Exhibited at GAGPROJECTS, Adelaide, November - December 2023
Read the essay by Belinda Howden.
About the exhibition
Turns, Protracted, and Slow, is an exhibition of new work by Sundari Carmody. This is her first solo exhibition of sculptures at GAGPROJECTS, featuring a constellation of objects made from various materials, including neon, silk, opium poppy seeds, and hand-printed photographs.
The title of the exhibition, Turns, Protracted and Slow, is an indicator of her fascination with the intangible and the invisible, and the larger mechanisms of the cosmos. The essence of Carmody’s practice is charting the relationship between consciousness and the cosmos.
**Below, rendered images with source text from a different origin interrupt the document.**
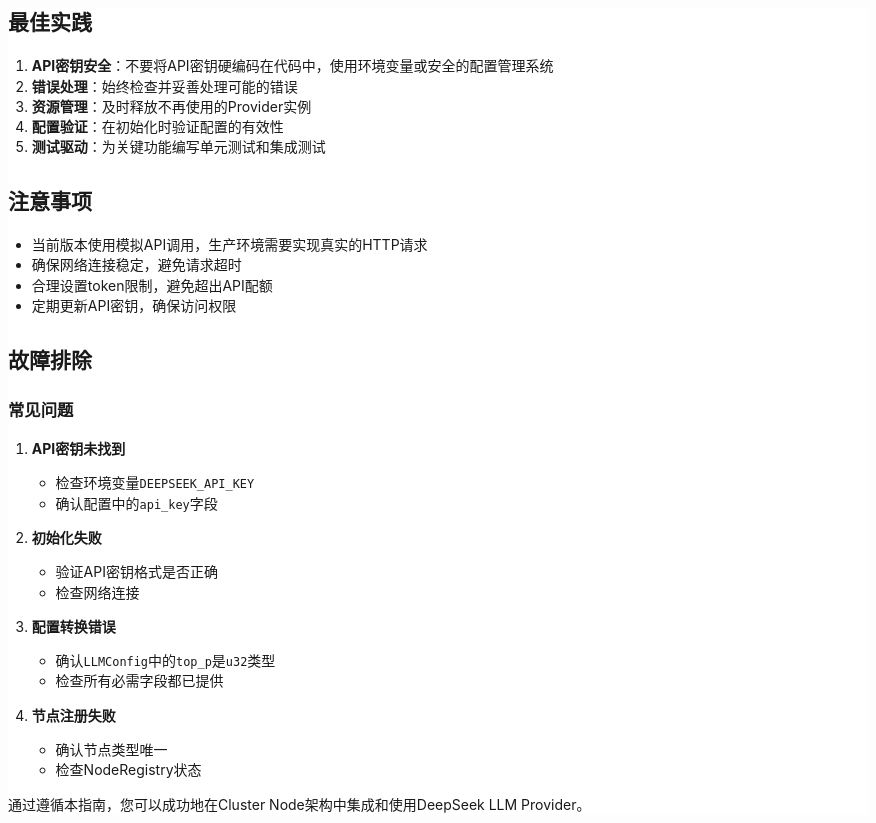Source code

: ## 最佳实践

1. **API密钥安全**：不要将API密钥硬编码在代码中，使用环境变量或安全的配置管理系统
2. **错误处理**：始终检查并妥善处理可能的错误
3. **资源管理**：及时释放不再使用的Provider实例
4. **配置验证**：在初始化时验证配置的有效性
5. **测试驱动**：为关键功能编写单元测试和集成测试

## 注意事项

- 当前版本使用模拟API调用，生产环境需要实现真实的HTTP请求
- 确保网络连接稳定，避免请求超时
- 合理设置token限制，避免超出API配额
- 定期更新API密钥，确保访问权限

## 故障排除

### 常见问题

1. **API密钥未找到**
   - 检查环境变量`DEEPSEEK_API_KEY`
   - 确认配置中的`api_key`字段

2. **初始化失败**
   - 验证API密钥格式是否正确
   - 检查网络连接

3. **配置转换错误**
   - 确认`LLMConfig`中的`top_p`是`u32`类型
   - 检查所有必需字段都已提供

4. **节点注册失败**
   - 确认节点类型唯一
   - 检查NodeRegistry状态

通过遵循本指南，您可以成功地在Cluster Node架构中集成和使用DeepSeek LLM Provider。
Neon light works are installed throughout the exhibition, ranging in form from minimal and linear to more gestural and intimate. These works give tangible expression to mostly fleeting or elusive perceptions of lightness, darkness, and the visible universe.
Carmody has been collecting sleep-bringing poppy seeds from her garden and suspends them in sheer silk organza pieces called Milky Way. Formally resembling lines of text on a page or black-and-white astronomical surveys.
Alongside these are hand-printed Gum Bichromate photographs that use the light of our nearest star, the Sun, to expose images of distant stars. The images fixed in the paper are historical astronomical surveys by significant astronomers William Herschel, Edwin Hubble and Vera Rubin.
There is considerable distance between the works in the exhibition, the emptiness in the gallery echoing the vast distances between astronomical objects and the spare quality of the work. In this exhibition, the artist invites the viewer to contemplate how our inner world, our consciousness, intersects with the outside world: water, birds, plants, and the sky.